Pourquoi les taxis manifestent à nouveau contre les VTC
Ce lundi des opérations escargots ont été organisées dans plusieurs villes de France pour protester contre la loi d'orientation des mobilités.
Ils sont à nouveau dans la rue. Cinq syndicats de taxis, d'auto-écoles et d'ambulanciers (Elite, FO, Sud, CFDT, CGT) ont appelé à manifester lundi 20 mai contre la loi d'orientation des mobilités (LOM). Plusieurs centaines de personnes ont défilé dans les rues de Paris après avoir mené des opérations escargots dans plusieurs villes du pays. Les taxis dénoncent une perte d'équilibre entre eux et les VTC, les voitures de transport avec chauffeur, dans un bras de fer qui dure depuis des années.
La loi de 2016 n'est pas totalement appliquée
Laurent Grandguillaume est l'auteur de la loi du 29 décembre 2016, entrée en vigueur au 1er janvier 2018, et qui vise à réguler et à simplifier le secteur du transport public particulier de personnes. Selon l'ancien médiateur dans le conflit des taxis et des VTC, le gouvernement tarde à publier les décrets. "Il y a eu quelque part une opposition à la publication de ces décrets", affirme l'ancien député PS de Côte-d'Or. "La loi donne tous les outils pour réguler ces métiers, pour remettre un cadre", affirme-t-il à franceinfo alors qu'il constate "une lenteur dans l'exécution par le gouvernement qui n'a pas sorti tous les décrets qui concernent cette loi".
"Est-ce que vous connaissez beaucoup de lois où il n'y a pas de publication des décrets après deux ans et après le vote à l'unanimité, après avoir été élaboré à la suite d'une concertation avec l'ensemble des acteurs?", s'interroge Laurent Grandguillaume.

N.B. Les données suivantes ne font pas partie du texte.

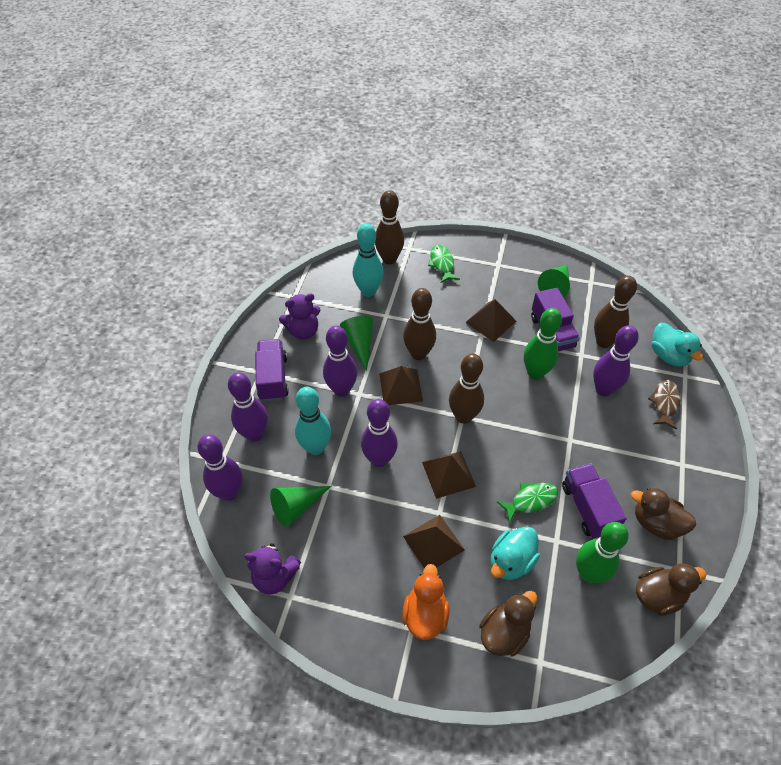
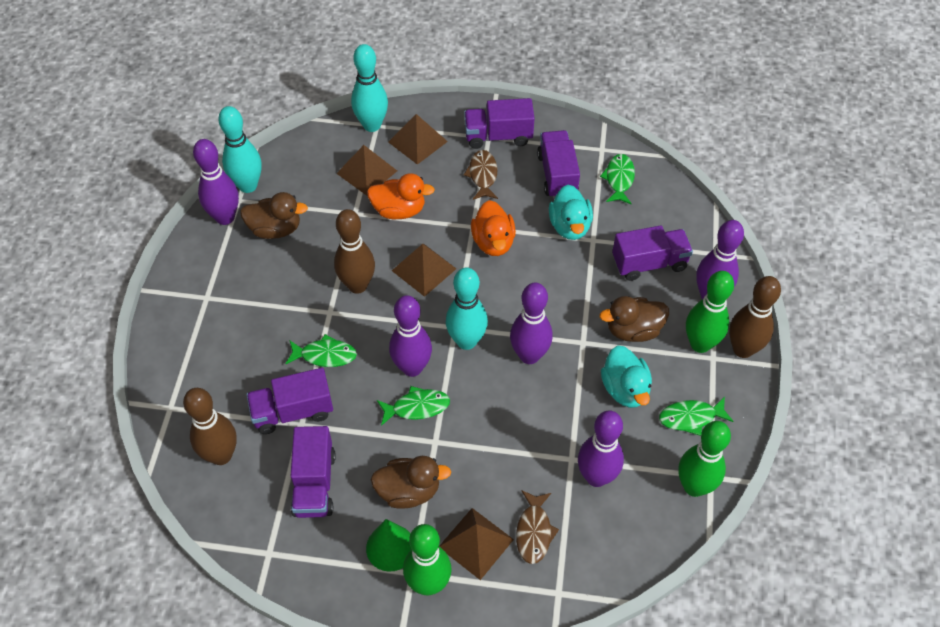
brown bowling pin: [375,190,404,264] [403,288,436,360] [449,354,484,424] [594,276,637,348] = 4 -> [183,388,237,465] [334,209,375,294] [729,276,781,358] = 3
brown fish: [648,380,680,430] = 1 -> [464,150,498,200] [516,490,559,564] = 2
green bowling pin: [524,308,562,380] [576,522,629,583] = 2 -> [403,524,452,596] [678,421,731,497] [686,271,734,353] = 3
green cone: [270,486,331,527] [340,316,373,371] [538,265,570,297] = 3 -> [366,519,411,572] = 1
green fish: [428,245,460,283] [497,483,558,522] = 2 -> [285,334,357,367] [377,386,450,426] [600,154,635,204] [659,397,733,436] = 4
orange duck: [402,564,449,640] = 1 -> [367,173,435,219] [471,200,516,256] = 2
purple teddy bear: [244,543,301,594] [279,293,320,339] = 2 -> none = 0
purple truck: [255,339,289,401] [531,288,580,351] [562,463,627,539] = 3 -> [246,368,333,434] [291,426,336,518] [464,98,535,149] [537,130,580,198] [612,225,693,281] = 5
turquoise bowling pin: [295,387,331,455] [353,223,384,297] = 2 -> [218,106,262,193] [351,44,388,132] [446,267,488,350] = 3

Un constat partagé par Christian Delomel, président de la chambre syndicale des artisans taxi. "Rien n'a changé depuis la loi Grandguillaume. Elle n'est pas respectée", affirme-t-il à franceinfo. Ce taxi d'Île-de-France reste optimiste après les évènements récents à Cannes. "Le préfet des Alpes-Maritimes, pour préserver le Festival, a appliqué la loi puisqu'il a mis des amendes aux VTC qui ne retournaient pas à leur garage. Donc on a de l'espoir que la loi soit enfin appliquée en France et notamment en région parisienne avec ces fameux VTC", conclut-il.
Des fake news autour de la loi sèment le doute
L'une des craintes des taxis est de voir des VTC sur des voies réservées comme les couloirs de bus. "Il s'agit d'une fake news", dénonce Bérangère Couillard, députée de Gironde et rapporteuse d’un des textes de la loi Mobilités sur les VTC. "Nous avons exclu les chauffeurs VTC de ces voies de bus. Nous souhaitons préserver cet avantage aux chauffeurs de taxi", affirme-t-elle à franceinfo. "Il y a aura des voies réservées hors agglomérations qui seront réservées uniquement aux chauffeurs de taxi et aux transports en commun. Les chauffeurs de taxi auront donc cet avantage".
La rapporteuse d’un des textes de la loi Mobilités sur les VTC dénonce aussi une autre fake news : le stationnement entre deux courses pour les VTC. "Il n'y a aucune création de station pour les VTC. Encore une fois, c'est quelque chose qui n'est pas dans la loi Mobilités. On est sur une contestation qui est née de fausses informations", confirme-t-elle.
Les frontières entre métiers restent floues
Le métier de taxi conserve certains avantages par rapport aux VTC, comme la maraude qui permet de tourner dans les rues en attendant des clients. "Le Conseil d'Etat a confirmé que la maraude est uniquement due aux taxis", renchérit Christian Delomel, président de la chambre syndicale des artisans taxi.
"C'est un monopole", estime sur franceinfo Alain Bonnafous, économiste des Transports. Selon lui, "cet équilibre n'est pas fait pour durer tout un siècle. On va de toute manière vers une certaine convergence entre deux activités qui sont en somme les mêmes du point de vue de service rendu". D'après lui, "la grande différence entre les VTC et les taxis, c'est que les taxis ont pour beaucoup acheté leur licence alors que les VTC n'ont pas acheté cette licence".
Selon cet économiste, le véritable problème entre les taxis et les VTC est le coût de la licence pour les taxis qui reste très élevée et qui est "l'une des difficultés inhérentes à la loi". Alain Bonnafous plaide pour une transition. "Si on ne définit pas le modèle de long terme, on commet ce que je me permets d'appeler une lâcheté politique. Le modèle de long terme qu'on le veuille ou non c'est un modèle dans lequel la distinction entre ces deux métiers aura disparu", conclut-il.